Teniendo esto en cuenta ¿por qué arriesgarse? ¿Por qué no aprender a actuar como el hombre espiritual, desde ese punto descrito en forma tan amena por los escritores orientales, "el trono entre las cejas", y desde este elevado lugar controlar los aspectos de la naturaleza inferior y guiar la vida cotidiana por los caminos de Dios?

Idem, pp. 157/158

La necesidad de sentido común

Casi todos los peligros de la meditación derivan de nuestras virtudes, y en ello reside gran parte de las dificultades, consistiendo, principalmente, en un sutil concepto mental que va más allá de la Capacidad de los vehículos inferiores, especialmente del físico denso... Sólo trato de hacer resaltar la absoluta necesidad de que el estudiante ocultista posea, como una de sus cualidades básicas, un fuerte sentido común, además de un feliz sentido de la proporción, que lo impulse a tomar las debidas precauciones y a adoptar métodos adecuados a las necesidades inmediatas. En consecuencia, se recomienda al hombre que emprende de todo corazón el proceso de la meditación ocultista:

  1. Conócete a ti mismo.


  2. Avanza despacio y con precaución.


  3. Estudia los efectos.


  4. Cultiva la idea de que la eternidad es larga, y lo que se construye despacio es perdurable.

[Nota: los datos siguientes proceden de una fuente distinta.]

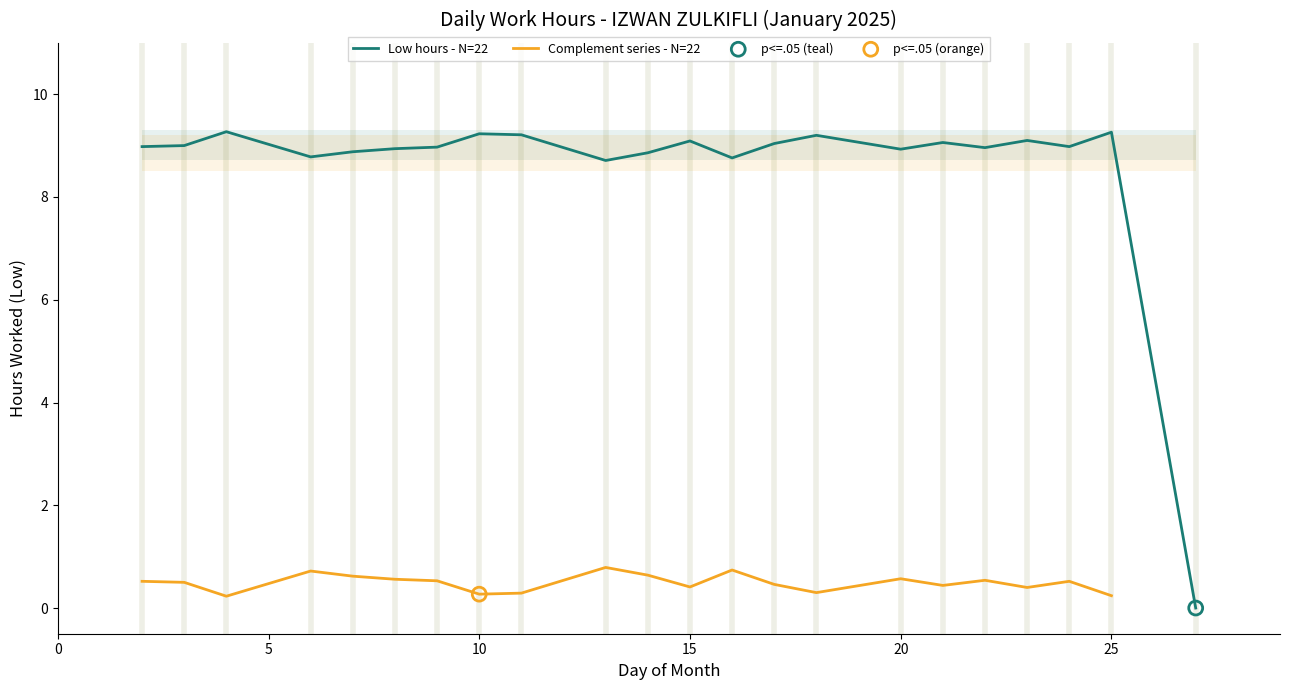

Which series contains the lowest Y value?

Low hours - N=22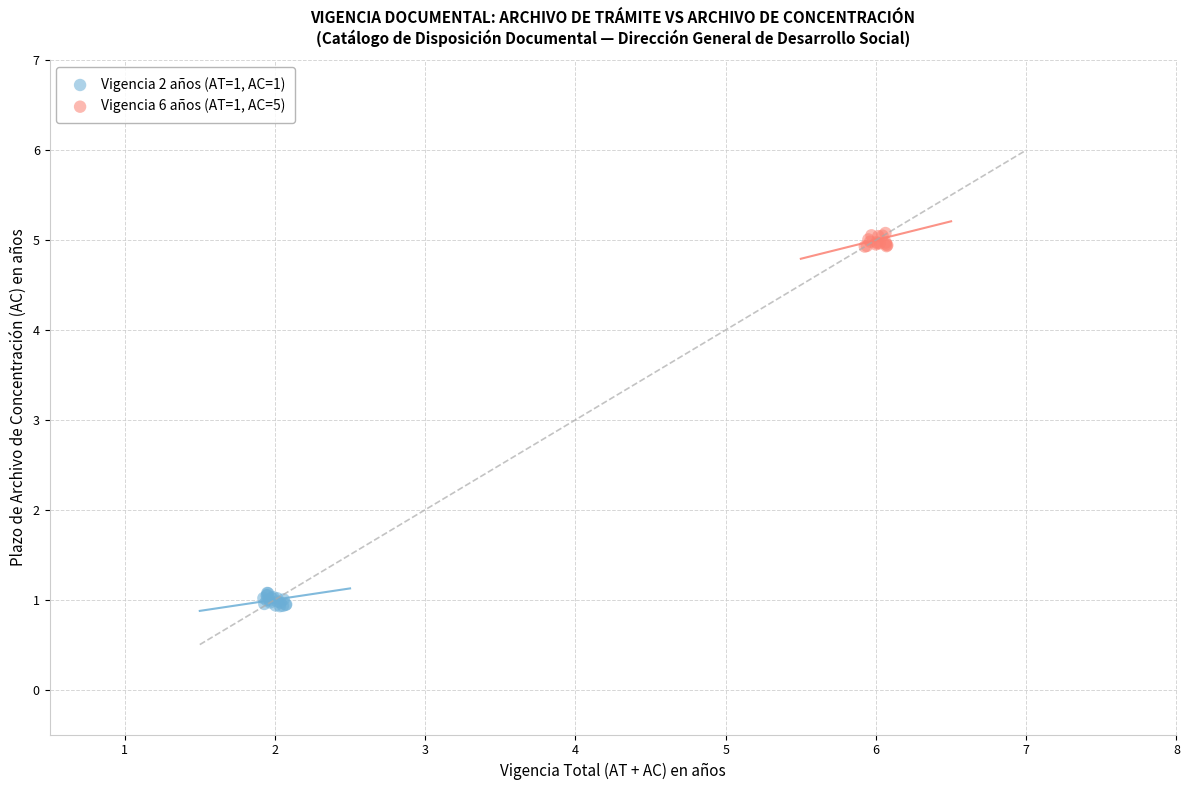

Which series contains the lowest Y value?

Vigencia 2 años (AT=1, AC=1)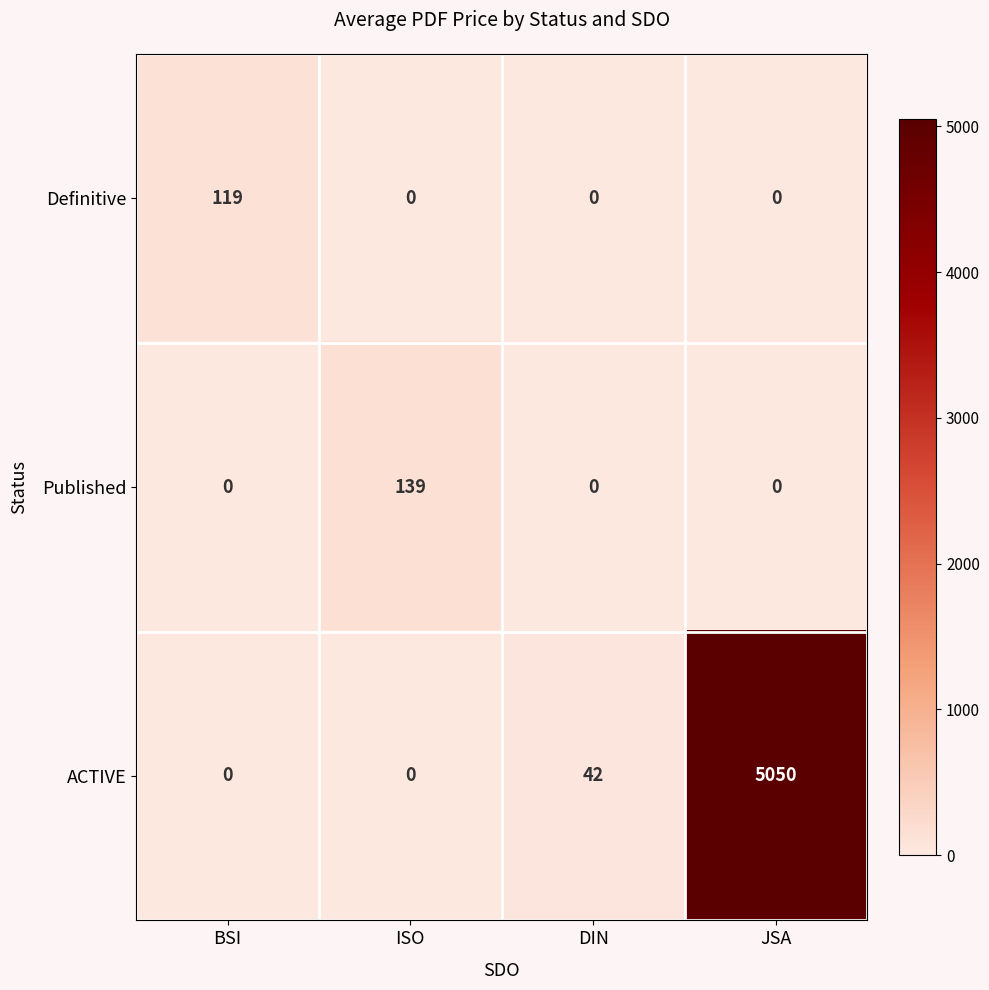

What is the difference between the maximum and minimum values in the ACTIVE series?

5050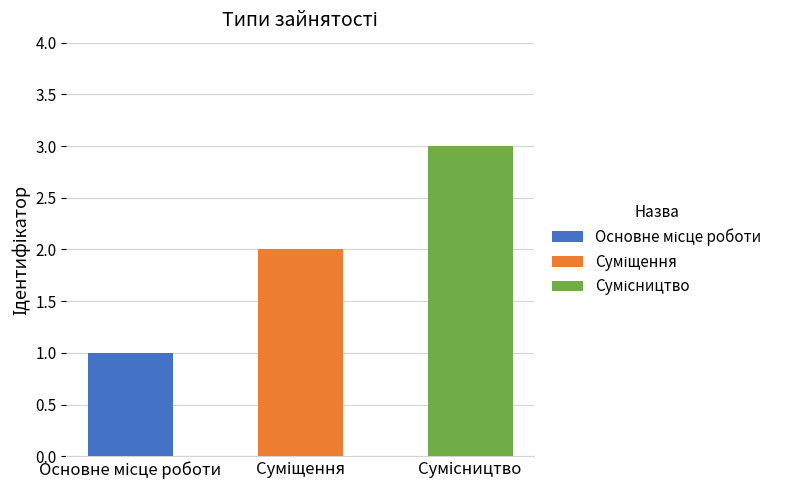

What is the greatest value displayed?

3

  5. Busca la regularidad.


  6. Convéncete de que los verdaderos efectos espirituales deben observarse en la vida exotérica de servicio.


  7. Recuerda también que los fenómenos síquicos, no indican que se practica la meditación con éxito.
    El mundo verá los efectos y los podrá juzgar mejor que el estudiante. Ante todo, el Maestro lo sabrá, porque verá los resultados en los niveles causales, mucho antes de que el hombre mismo sea consciente de cualquier progreso.